## EXERCISE AIM
Reproduce the passage on state court Section 1983 litigation below word for word, from its first line to its last.

## EXTRACT

::::

VI. Methodology of State Court Section 1983 Litigation

LibrarySword and Shield: A Practical Approach to Section 1983 Litigation (ABA) (2015 Ed.)

VI. METHODOLOGY OF STATE COURT SECTION 1983 LITIGATION

As the volume of § 1983 state court litigation increases, state courts have had to address a number of novel issues. State courts that entertain § 1983 actions tend to apply familiar state policies, including state rules of practice and procedure. This application of state policies raises a range of discrete state and federal law issues, including whether the state policies apply to § 1983 claims as a matter of state law and, if so, whether such applications are consistent with federal law.

::::

## ENTRIES PROVIDED
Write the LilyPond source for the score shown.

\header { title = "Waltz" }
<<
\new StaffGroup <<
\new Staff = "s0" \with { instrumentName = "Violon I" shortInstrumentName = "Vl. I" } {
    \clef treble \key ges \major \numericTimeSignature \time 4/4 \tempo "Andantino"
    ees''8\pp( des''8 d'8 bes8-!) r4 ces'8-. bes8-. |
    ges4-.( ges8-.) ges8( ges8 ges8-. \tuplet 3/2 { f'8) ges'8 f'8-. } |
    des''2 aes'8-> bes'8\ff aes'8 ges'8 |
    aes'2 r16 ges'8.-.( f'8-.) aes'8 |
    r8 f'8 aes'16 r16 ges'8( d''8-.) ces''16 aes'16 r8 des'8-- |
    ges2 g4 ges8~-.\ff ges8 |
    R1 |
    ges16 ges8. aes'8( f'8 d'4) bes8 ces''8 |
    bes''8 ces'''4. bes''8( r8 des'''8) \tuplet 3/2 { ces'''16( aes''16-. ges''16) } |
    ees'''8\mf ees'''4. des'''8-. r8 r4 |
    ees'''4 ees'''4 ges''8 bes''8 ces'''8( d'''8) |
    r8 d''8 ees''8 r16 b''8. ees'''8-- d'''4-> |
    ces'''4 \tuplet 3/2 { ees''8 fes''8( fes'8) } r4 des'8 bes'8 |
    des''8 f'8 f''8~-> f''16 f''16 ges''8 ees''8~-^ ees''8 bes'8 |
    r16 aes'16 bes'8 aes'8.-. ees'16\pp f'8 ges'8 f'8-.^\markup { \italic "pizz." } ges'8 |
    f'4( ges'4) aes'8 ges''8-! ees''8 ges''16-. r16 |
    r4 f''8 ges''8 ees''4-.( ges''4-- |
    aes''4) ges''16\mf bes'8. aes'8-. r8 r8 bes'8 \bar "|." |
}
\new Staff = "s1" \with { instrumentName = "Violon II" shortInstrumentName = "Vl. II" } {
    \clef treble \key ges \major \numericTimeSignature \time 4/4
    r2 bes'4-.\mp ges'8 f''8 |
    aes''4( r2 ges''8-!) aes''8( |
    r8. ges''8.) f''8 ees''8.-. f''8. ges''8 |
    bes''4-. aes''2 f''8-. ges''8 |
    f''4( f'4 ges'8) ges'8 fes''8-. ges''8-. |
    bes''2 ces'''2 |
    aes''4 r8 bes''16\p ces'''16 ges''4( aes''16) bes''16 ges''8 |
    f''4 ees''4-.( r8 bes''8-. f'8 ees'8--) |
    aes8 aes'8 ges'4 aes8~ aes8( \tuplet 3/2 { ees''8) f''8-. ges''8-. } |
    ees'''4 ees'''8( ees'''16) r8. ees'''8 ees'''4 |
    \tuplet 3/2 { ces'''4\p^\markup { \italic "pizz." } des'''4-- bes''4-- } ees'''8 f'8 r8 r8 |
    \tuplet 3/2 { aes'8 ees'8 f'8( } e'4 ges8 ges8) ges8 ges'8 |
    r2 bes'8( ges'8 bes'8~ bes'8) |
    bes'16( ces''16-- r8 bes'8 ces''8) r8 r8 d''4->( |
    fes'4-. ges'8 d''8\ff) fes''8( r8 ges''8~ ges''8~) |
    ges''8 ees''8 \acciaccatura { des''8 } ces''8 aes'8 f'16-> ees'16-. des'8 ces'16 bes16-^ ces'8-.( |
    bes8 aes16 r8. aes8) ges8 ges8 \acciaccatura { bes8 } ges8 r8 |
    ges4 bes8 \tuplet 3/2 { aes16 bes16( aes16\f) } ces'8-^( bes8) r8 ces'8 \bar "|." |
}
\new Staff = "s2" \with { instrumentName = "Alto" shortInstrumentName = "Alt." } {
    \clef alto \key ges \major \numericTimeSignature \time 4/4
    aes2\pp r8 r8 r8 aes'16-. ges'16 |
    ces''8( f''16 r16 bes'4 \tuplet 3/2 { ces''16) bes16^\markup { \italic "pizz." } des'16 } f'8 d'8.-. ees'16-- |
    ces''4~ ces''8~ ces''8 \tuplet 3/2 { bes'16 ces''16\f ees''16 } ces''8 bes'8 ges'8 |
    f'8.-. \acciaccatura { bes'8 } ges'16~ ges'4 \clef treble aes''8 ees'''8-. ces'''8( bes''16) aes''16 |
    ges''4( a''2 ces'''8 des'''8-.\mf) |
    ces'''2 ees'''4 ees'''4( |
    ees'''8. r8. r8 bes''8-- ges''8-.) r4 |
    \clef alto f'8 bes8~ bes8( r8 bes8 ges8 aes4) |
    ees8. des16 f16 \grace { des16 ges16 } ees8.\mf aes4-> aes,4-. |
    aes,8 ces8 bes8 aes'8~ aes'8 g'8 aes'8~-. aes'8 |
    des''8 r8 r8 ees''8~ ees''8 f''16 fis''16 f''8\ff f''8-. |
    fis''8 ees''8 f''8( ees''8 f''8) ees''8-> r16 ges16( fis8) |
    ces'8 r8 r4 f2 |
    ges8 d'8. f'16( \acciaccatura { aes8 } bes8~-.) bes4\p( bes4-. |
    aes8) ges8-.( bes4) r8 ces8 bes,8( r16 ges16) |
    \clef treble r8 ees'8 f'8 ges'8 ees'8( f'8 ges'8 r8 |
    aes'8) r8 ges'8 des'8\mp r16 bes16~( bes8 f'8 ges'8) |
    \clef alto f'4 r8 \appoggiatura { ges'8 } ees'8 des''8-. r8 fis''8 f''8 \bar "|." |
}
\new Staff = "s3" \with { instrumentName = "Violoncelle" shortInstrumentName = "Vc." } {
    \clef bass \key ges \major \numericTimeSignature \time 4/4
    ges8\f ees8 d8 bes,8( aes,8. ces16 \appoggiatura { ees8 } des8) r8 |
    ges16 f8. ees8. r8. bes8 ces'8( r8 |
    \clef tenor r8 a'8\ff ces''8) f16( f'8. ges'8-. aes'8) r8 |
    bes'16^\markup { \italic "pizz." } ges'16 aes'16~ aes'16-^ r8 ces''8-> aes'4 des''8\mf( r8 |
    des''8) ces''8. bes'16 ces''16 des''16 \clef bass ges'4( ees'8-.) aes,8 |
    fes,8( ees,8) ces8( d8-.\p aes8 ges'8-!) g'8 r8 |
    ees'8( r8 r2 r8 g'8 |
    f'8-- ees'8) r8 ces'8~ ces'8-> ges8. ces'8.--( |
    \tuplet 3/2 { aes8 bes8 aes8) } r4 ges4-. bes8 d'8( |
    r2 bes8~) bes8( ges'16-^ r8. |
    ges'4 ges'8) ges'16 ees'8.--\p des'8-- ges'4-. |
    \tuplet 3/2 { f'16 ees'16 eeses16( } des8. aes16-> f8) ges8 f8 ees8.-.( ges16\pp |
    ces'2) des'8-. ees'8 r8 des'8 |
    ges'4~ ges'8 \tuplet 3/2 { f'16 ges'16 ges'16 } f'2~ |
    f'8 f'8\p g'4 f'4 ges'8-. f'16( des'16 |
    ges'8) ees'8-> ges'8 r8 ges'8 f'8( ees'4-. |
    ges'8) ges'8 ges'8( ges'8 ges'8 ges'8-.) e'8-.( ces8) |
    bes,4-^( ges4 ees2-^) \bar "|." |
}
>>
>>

::::

## ANSWER FOR THIS EXERCISE
VI. Methodology of State Court Section 1983 Litigation

LibrarySword and Shield: A Practical Approach to Section 1983 Litigation (ABA) (2015 Ed.)

VI. METHODOLOGY OF STATE COURT SECTION 1983 LITIGATION

As the volume of § 1983 state court litigation increases, state courts have had to address a number of novel issues. State courts that entertain § 1983 actions tend to apply familiar state policies, including state rules of practice and procedure. This application of state policies raises a range of discrete state and federal law issues, including whether the state policies apply to § 1983 claims as a matter of state law and, if so, whether such applications are consistent with federal law.